**Directions for this task**
Copy every line of text in the records below character for character, leaving out the pictures.

----------------------------------------

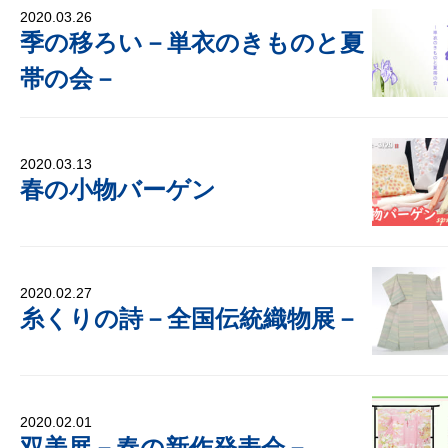
2020.03.26
季の移ろい－単衣のきものと夏
帯の会－
2020.03.13
春の小物バーゲン
2020.02.27
糸くりの詩－全国伝統織物展－
2020.02.01
双美展－春の新作発表会－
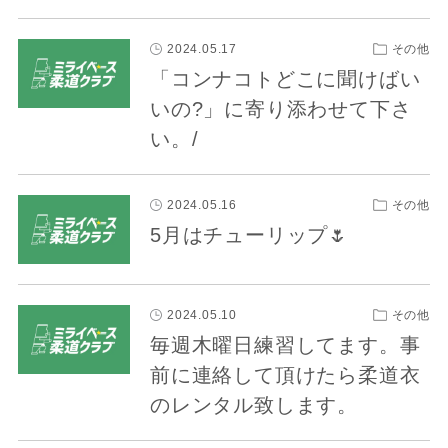
2024.05.17
その他
「コンナコトどこに聞けばい
いの?」に寄り添わせて下さ
い。/
2024.05.16
その他
5月はチューリップ🌷
2024.05.10
その他
毎週木曜日練習してます。事
前に連絡して頂けたら柔道衣
のレンタル致します。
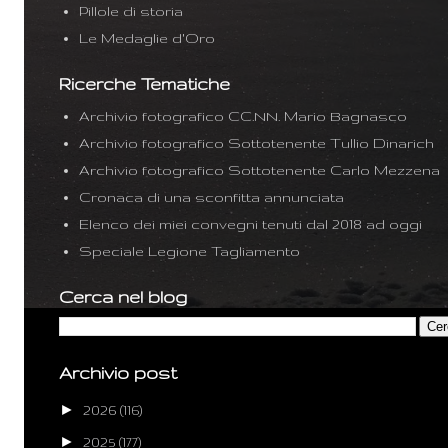
Pillole di storia
Le Medaglie d'Oro
Ricerche Tematiche
Archivio fotografico CC.NN. Mario Bagnasco
Archivio fotografico Sottotenente Tullio Dinarich
Archivio fotografico Sottotenente Carlo Mezzena
Cronaca di una sconfitta annunciata
Elenco dei miei convegni tenuti dal 2018 ad oggi
Speciale Legione Tagliamento
Cerca nel blog
Archivio post
►
2026
(116)
►
2025
(177)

----------------------------------------

**The completed task**
2020.03.26
季の移ろい－単衣のきものと夏
帯の会－
2020.03.13
春の小物バーゲン
2020.02.27
糸くりの詩－全国伝統織物展－
2020.02.01
双美展－春の新作発表会－
2024.05.17
その他
「コンナコトどこに聞けばい
いの?」に寄り添わせて下さ
い。/
2024.05.16
その他
5月はチューリップ🌷
2024.05.10
その他
毎週木曜日練習してます。事
前に連絡して頂けたら柔道衣
のレンタル致します。
Pillole di storia
Le Medaglie d'Oro
Ricerche Tematiche
Archivio fotografico CC.NN. Mario Bagnasco
Archivio fotografico Sottotenente Tullio Dinarich
Archivio fotografico Sottotenente Carlo Mezzena
Cronaca di una sconfitta annunciata
Elenco dei miei convegni tenuti dal 2018 ad oggi
Speciale Legione Tagliamento
Cerca nel blog
Archivio post
►
2026
(116)
►
2025
(177)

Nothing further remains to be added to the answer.